Required task A
Answer these questions using the passage on Ancora and US Steel below.
(i) Which company does Alan Kestenbaum lead as CEO?
(ii) How many people sit on the US Steel board?
(iii) In what month and year did Donald Trump say Nippon Steel would be "investing" in US Steel?
Required task B
Put this sentence from the passage on Ancora and US Steel into Spanish: "In February 2025, US President Donald Trump announced Nippon Steel would be “investing” in US Steel, not purchasing the company outright, without mentioning any details about the investment."
Required task C
Write out the part of the passage on Ancora and US Steel between "Later that month, Ancora" and "with steel unions.", inclusive, with no changes.

Extract
※ ※ ※
Later that month, Ancora announced a strategy that included a proxy battle, the dismissal of US Steel's CEO and the rejection of legislation to rekindle the Nippon Steel deal. Ancora, it pointed out, was not interested in selling USS but initiating a turnaround in public markets, beginning with naming nine candidates, including Stelco CEO Alan Kestenbaum, to the 12-person US Steel board. Ancora management contended that the USS sale to a foreign firm had hurt USS’ shareholders and that the steel maker had focused on legislative rather than operational and business issues. Ancora proposed that shareholders will unite around Kestenbaum as he would cease payments to Wall Street advisors (est. at nine figures), focus on a recovery strategy and mend relations with steel unions.

In February 2025, US President Donald Trump announced Nippon Steel would be “investing” in US Steel, not purchasing the company outright, without mentioning any details about the investment.
※ ※ ※
Material

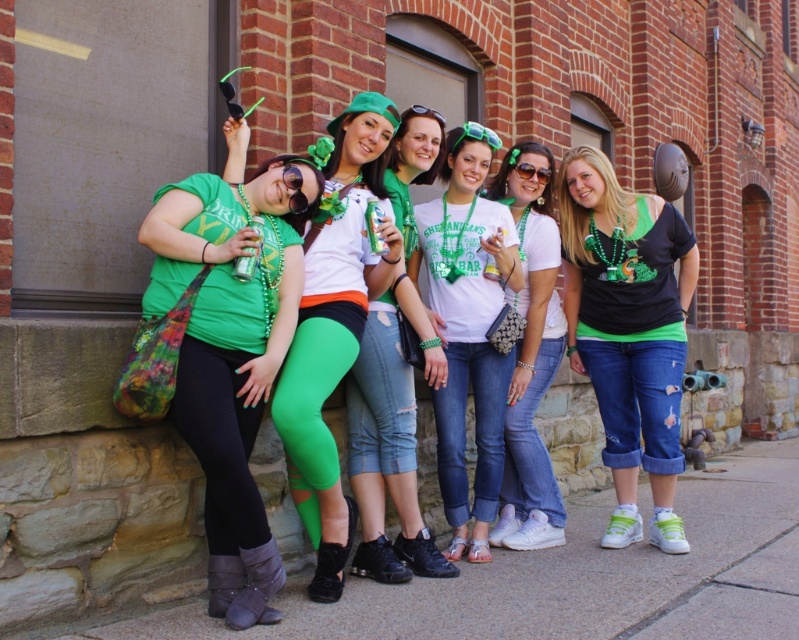
I want to click on white matte t-shirt at center, so click(x=467, y=328).

Is point (455, 141) positioned before point (549, 156)?

Yes, it is.

Where is `white matte t-shirt at center`? This screenshot has width=799, height=640. white matte t-shirt at center is located at coordinates (467, 328).

Who is positioned more to the left, matte black t-shirt with green accents at center or white matte t-shirt at center?

From the viewer's perspective, white matte t-shirt at center appears more on the left side.

Is point (614, 188) positioned after point (471, 330)?

Yes, point (614, 188) is farther from viewer.

Identify the location of matte black t-shirt with green accents at center. The width and height of the screenshot is (799, 640). (627, 332).

Does white matte t-shirt at center come behind matte green t-shirt at center?

Yes.

Who is more distant from viewer, (487, 353) or (360, 573)?

The point (487, 353) is more distant.

Is point (483, 477) positioned before point (360, 365)?

No.

Locate an element on the screen. The height and width of the screenshot is (640, 799). white matte t-shirt at center is located at coordinates (467, 328).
※ ※ ※
Worked solution A
(i) Stelco
(ii) 12
(iii) February 2025

Worked solution B
En febrero de 2025, el presidente de EE. UU., Donald Trump, anunció que Nippon Steel estaría “invirtiendo” en US Steel, y no comprando la empresa en su totalidad, sin mencionar ningún detalle sobre la inversión.

Worked solution C
Later that month, Ancora announced a strategy that included a proxy battle, the dismissal of US Steel's CEO and the rejection of legislation to rekindle the Nippon Steel deal. Ancora, it pointed out, was not interested in selling USS but initiating a turnaround in public markets, beginning with naming nine candidates, including Stelco CEO Alan Kestenbaum, to the 12-person US Steel board. Ancora management contended that the USS sale to a foreign firm had hurt USS’ shareholders and that the steel maker had focused on legislative rather than operational and business issues. Ancora proposed that shareholders will unite around Kestenbaum as he would cease payments to Wall Street advisors (est. at nine figures), focus on a recovery strategy and mend relations with steel unions.